WHAT THE TASK REQUIRES: Sort through the data and copy the lines holding the word "Tomas".

START INPUT FOR THIS TASK

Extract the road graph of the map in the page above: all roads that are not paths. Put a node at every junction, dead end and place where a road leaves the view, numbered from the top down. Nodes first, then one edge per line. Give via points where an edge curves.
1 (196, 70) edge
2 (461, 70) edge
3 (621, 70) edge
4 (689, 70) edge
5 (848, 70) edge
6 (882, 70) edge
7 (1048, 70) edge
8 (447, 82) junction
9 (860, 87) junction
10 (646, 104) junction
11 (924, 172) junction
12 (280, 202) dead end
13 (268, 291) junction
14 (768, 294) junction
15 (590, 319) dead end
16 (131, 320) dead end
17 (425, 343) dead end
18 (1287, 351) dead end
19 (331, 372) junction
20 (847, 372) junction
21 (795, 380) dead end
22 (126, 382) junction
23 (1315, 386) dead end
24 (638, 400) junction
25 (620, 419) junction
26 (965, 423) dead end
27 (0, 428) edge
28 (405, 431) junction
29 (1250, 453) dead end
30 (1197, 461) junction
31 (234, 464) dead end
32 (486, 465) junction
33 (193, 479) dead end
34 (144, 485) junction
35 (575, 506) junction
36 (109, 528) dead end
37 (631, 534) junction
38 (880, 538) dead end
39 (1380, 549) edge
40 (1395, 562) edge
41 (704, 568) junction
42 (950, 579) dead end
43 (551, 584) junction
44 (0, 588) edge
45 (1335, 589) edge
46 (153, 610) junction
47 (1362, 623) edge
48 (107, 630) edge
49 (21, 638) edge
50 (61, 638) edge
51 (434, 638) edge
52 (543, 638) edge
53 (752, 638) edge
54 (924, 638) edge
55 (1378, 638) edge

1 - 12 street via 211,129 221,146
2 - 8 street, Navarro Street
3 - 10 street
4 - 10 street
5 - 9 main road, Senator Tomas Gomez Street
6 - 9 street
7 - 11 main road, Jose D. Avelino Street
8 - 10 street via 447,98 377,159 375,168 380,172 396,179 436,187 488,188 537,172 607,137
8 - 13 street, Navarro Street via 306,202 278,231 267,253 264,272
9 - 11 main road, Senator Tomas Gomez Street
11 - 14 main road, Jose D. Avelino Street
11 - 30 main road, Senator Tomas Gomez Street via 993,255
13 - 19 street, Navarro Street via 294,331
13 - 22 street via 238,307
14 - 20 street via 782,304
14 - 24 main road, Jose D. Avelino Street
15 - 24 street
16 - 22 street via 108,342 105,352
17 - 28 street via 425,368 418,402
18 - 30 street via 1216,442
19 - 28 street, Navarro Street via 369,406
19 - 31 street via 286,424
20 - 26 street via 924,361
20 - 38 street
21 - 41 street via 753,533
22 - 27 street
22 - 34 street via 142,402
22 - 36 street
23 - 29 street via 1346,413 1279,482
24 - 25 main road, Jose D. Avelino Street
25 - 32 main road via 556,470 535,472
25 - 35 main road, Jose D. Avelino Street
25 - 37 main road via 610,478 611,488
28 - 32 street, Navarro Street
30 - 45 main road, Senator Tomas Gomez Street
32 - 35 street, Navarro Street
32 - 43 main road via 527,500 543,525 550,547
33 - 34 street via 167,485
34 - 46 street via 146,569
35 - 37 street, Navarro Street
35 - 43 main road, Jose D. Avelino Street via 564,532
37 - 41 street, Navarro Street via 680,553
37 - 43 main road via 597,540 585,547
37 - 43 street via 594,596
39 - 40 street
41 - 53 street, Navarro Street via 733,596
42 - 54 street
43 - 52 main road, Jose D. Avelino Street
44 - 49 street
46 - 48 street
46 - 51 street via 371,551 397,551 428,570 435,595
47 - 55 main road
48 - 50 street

END INPUT FOR THIS TASK

TASK RESPONSE:
5 - 9 main road, Senator Tomas Gomez Street
9 - 11 main road, Senator Tomas Gomez Street
11 - 30 main road, Senator Tomas Gomez Street via 993,255
30 - 45 main road, Senator Tomas Gomez Street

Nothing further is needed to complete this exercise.